Wednesday 13 October 2010

Chilean miners: 'science' is vital in this human story


It has been a momentous week. The world is watching 33 men saved by a clunky steel rocket and a host of saints in hard-hats and hazard jackets. It is an almost unbelievable story, except that we are watching it in every tiny detail on TV. Today, it was also the day in which the Science Is Vital campaign closed their petition to defend funding for science research in British universities, and the day after Lord Browne proposed the biggest change to student funding in two generations. And the week before the biggest cuts to university funding since the last slash and burn policy of the mid 1980s.

The irony of this rescue won't be lost on the science geeks: the people who are pulling the miners out of the ground are utterly dependent on university science: their training, their gadgets, their pulleys and winches and cages and breathing apparatuses and bio-belts ALL built from the brains of the geeks. Sure, the block and tackle (or whatever) is made and greased by worker-bees, but the buck stops with those doing the thinking, and the design. The geeks - in effect - got them out.

Some tweeters have objected that the geeks got them in there in the first place. Maybe. There is a mining and geology specialism in universities of course. But profiteering mine owners have been around far longer than the appliance of science started to make things go further, deeper and both safer and more dangerous simultaneously. Given the choice of a bloke with a gold pen and a dodgy record of exploitation, and a spotty, pale youth with an obsession for torque, I know who I'd rather have writing the manual. OK, and perhaps a raft of experienced burly miners to help him 'apply' his writing...

You can't escape the value of science in this human drama however - whatever recriminations rightly emerge about the safety failures in this mine, we all need to be grateful in part to the science. I hope the Science Is Vital campaign will exploit this link as much as they need to.

Next week, when the Comprehensive Spending Review slashes funding, the biggest cut will come - in teaching and research - in the Arts and Social Sciences. The teaching budget is likely to be all but wiped out, and it is hard to see how Research Council funds will be held at anything like current levels. Who cares?, most of the press and public will say. It will seem to make little difference to anyone's lives. The 'Science vote' will care very little too, barring a few with a broad education, because of their own sense of the necessity of their own disciplines, compared to ours.

But what will happen to these miners now? And how will the rest of us make sense of the 'miracle' (or 'tragedy')? The science bit is easily seen: the gadgets, manuals, experts are evident to the world at large. Nobody will, however, make too much of the lengthy training of the eloquent psychiatrist Dr James Thompson, commenting for the BBC, which although medical in part, could not possibly have succeeded had he not developed some grasp of the human condition from other sources. How could Freud, Jung, Klein, Winnicott, Piaget and countless other contributors to the understanding of the human personality have known what they know without cultural ideas? How could we all 'get' the drama of rescue, without a narrative of, erm, drama? More prosaically, who will be behind the film makers, writers, journalists who need to be there (perhaps not in quite such volume...) to help the rest of us make sense ? Perhaps the political plan in shutting down the debate is to get everyone to just shut up, and stop trying to make sense of difficult events. The chattering classes have been desperately annoying for the right wing, doing what they do to ask questions and all...

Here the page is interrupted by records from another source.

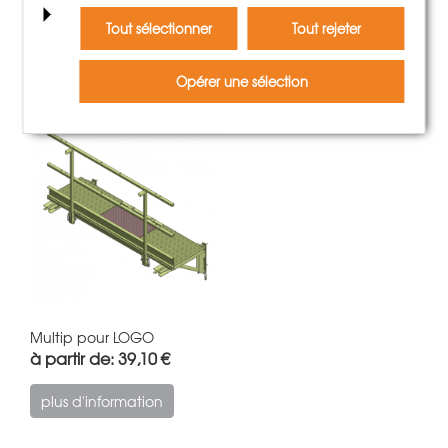
Tout sélectionner
Tout rejeter
Accessoires
Opérer une sélection
Multip pour LOGO
à partir de: 39,10 €
plus d'information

Look, I'm not suggesting people won't make sense without the hidden hand of Peter Mandelson telling us what to think. The point is more general: humans need to make sense and make meaning, and will continue to do it. Ordinary bods do it better, mostly, than lily-livered, soft-handed academics. But the writing, thinking, the ideas generated in arts, humanities and social science departments DO make a difference, albeit in subtle and small ways. A sociologist might help a family therapist trying to put back together those miners' broken relationships once the reality of wife vs mistress hits home. And an artist might help those traumatised children sleep at night. And a philosopher might contribute to a think tank who pushes the Chilean prime minister to rewrite his mining policy, so that the value of human life is reassessed. Someone really will, perhaps, be saved by a historian in a cord jacket, reflecting on this day. Even those betes noires of the Establishment, Meeja Studies graduates, might have their part to play. Not as the journalists (we all know they have Oxbridge degrees in English, which somehow escape the oppobrium...) who bring it all to our living rooms; but as the parents, teachers, managers, friends who say, in their pub or office conversations: 'hey, never mind the distracting rescue narrative, we're ignoring the back story about exploitation here...'.

Do we need to do this in universities? Should the public pay for it? Of course it should. Otherwise we leave all our big questions to blokes with gold teeth who give answers influenced by their paymasters. Good luck to the Science lobby - they need it. They have the luxury of knowing they can do what the public can't. We need more luck and more support, because the public thinks they don't need us. They do.